# Input for this task:
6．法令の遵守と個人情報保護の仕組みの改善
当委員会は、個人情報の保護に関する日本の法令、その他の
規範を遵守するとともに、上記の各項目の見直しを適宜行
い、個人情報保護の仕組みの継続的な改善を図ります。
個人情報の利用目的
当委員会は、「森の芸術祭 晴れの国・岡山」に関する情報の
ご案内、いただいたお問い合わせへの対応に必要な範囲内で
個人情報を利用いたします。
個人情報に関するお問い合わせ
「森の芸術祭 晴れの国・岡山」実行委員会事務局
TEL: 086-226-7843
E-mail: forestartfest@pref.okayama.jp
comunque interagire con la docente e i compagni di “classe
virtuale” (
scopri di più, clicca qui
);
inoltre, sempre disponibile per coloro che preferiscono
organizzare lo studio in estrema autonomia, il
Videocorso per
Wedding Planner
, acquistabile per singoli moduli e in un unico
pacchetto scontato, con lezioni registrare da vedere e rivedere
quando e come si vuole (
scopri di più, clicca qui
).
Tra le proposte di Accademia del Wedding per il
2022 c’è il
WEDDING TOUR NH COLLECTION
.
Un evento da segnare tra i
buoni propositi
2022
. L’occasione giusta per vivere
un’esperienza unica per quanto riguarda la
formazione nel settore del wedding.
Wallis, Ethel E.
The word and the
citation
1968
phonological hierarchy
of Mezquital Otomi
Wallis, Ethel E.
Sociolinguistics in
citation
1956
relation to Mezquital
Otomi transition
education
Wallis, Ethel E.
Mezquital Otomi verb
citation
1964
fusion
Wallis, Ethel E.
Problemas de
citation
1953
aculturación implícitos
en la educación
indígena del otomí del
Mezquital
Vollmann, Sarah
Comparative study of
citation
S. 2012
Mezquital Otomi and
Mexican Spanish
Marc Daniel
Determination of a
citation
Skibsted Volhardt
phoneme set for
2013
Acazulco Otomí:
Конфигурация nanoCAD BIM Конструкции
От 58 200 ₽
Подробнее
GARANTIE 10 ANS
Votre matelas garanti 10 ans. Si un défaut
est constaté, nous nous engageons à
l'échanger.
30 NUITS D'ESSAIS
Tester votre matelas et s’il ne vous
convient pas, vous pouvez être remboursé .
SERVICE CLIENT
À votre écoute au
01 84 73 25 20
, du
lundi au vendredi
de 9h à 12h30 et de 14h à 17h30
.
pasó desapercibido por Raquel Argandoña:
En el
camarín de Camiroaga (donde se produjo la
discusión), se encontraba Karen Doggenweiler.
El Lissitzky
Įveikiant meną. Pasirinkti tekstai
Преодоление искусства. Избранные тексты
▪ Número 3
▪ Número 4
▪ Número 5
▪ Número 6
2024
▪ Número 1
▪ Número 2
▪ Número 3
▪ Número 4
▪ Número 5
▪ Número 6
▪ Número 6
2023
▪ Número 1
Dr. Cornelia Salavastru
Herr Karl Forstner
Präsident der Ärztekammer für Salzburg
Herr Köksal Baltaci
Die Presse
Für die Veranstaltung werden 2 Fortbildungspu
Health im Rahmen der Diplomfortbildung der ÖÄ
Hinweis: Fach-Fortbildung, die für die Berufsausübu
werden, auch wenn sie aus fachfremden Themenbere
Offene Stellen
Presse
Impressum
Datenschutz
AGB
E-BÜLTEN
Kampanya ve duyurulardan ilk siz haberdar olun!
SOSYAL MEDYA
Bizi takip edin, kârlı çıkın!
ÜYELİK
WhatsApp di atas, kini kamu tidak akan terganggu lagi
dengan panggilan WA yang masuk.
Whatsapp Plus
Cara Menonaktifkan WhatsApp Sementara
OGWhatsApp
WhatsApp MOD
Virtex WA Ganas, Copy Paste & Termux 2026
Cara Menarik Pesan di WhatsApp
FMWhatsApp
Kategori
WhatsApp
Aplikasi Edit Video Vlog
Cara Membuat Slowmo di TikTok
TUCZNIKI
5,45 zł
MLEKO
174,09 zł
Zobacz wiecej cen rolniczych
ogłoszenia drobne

# Problem statement:
Copy the material word for word, beginning at its first line and stopping after the line that contains "un’esperienza unica per quanto riguarda la".

# Answer section:
6．法令の遵守と個人情報保護の仕組みの改善
当委員会は、個人情報の保護に関する日本の法令、その他の
規範を遵守するとともに、上記の各項目の見直しを適宜行
い、個人情報保護の仕組みの継続的な改善を図ります。
個人情報の利用目的
当委員会は、「森の芸術祭 晴れの国・岡山」に関する情報の
ご案内、いただいたお問い合わせへの対応に必要な範囲内で
個人情報を利用いたします。
個人情報に関するお問い合わせ
「森の芸術祭 晴れの国・岡山」実行委員会事務局
TEL: 086-226-7843
E-mail: forestartfest@pref.okayama.jp
comunque interagire con la docente e i compagni di “classe
virtuale” (
scopri di più, clicca qui
);
inoltre, sempre disponibile per coloro che preferiscono
organizzare lo studio in estrema autonomia, il
Videocorso per
Wedding Planner
, acquistabile per singoli moduli e in un unico
pacchetto scontato, con lezioni registrare da vedere e rivedere
quando e come si vuole (
scopri di più, clicca qui
).
Tra le proposte di Accademia del Wedding per il
2022 c’è il
WEDDING TOUR NH COLLECTION
.
Un evento da segnare tra i
buoni propositi
2022
. L’occasione giusta per vivere
un’esperienza unica per quanto riguarda la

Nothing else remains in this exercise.